• **Work to be completed**:
Using the Lido overview below, answer:
(a) Which cryptocurrencies does it list as having employed Lido?
(b) Roughly what share of all staked Ethereum does Lido account for?
(c) In which two forms can Lido-staked assets come?

• **Selected extract**:
►

Key Points

  • Lido is a non-custodial liquid staking protocol (operated according to smart contracts) that has been employed by several cryptocurrencies, including Solana, Ethereum, Polygon, Kusama, and Polkadot.
  • Lido removes the difficulties and risks associated with the maintenance of the staking infrastructure. This is accomplished by enabling users to delegate their digital assets, in any quantity, to professional node operators.
  • To reward their commitment to investing their crypto assets, validators may be rewarded with tokenised, liquid staking derivatives called Lido-staked assets (stAssets). These stAssets, in turn, may be traded or utilised as collateral across many popular decentralised finance protocols amongst validators to earn additional investment yield.
  • The Lido decentralised autonomous organisation (DAO) will hold the voting rights to bring in node operators into the system, who will be responsible for managing the staking process.
  • At the point of writing, Lido is the second largest protocol based on its total value locked (TVL), as well as accounts for nearly one-third of all Ethereum that has been staked.

Staking is a method for cryptocurrency enthusiasts to generate investment yield by agreeing to invest in a specific sum of their tokens. This crypto-economic concept has been in the spotlight in the last two years due to the proof-of-stake (PoS) consensus mechanism emerging as the dominant approach for validating transactions on blockchain networks. In particular, the PoS mechanism contributes to the reduction of energy usage and also enhances throughput by having validators (also known as stakers) commit a certain amount of their crypto assets as collateral when introducing new blocks. As a result, these validators may be rewarded in the future for their risk-taking efforts through receiving a tokenised derivative called Lido-staked assets (stAssets), which comes in the form of either shares or rebase. These liquid staking derivatives, in turn, can be used as collateral on various decentralised smart contracts or be traded.

◄

• **Data**:
►

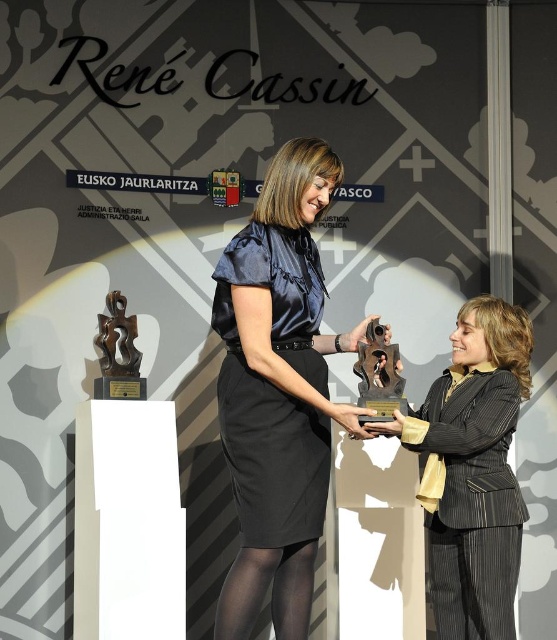
You are a photographer at the award ceremony and want to capture a closeup of the satin black dress at center. Based on its position, where should you aim your camera?

The satin black dress at center is located at the 2D coordinates point (278,392), so you should aim your camera at that point to capture a closeup.

You are a photographer at the award ceremony. You need to capture a photo where the satin black dress at center is clearly visible above the matte gold trophy at center. Is this possible based on the current arrangement?

Yes, because the satin black dress at center is already positioned above the matte gold trophy at center in the current arrangement.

◄

• **Reply**:
(a) Solana, Ethereum, Polygon, Kusama, and Polkadot
(b) Nearly one-third
(c) Shares or rebase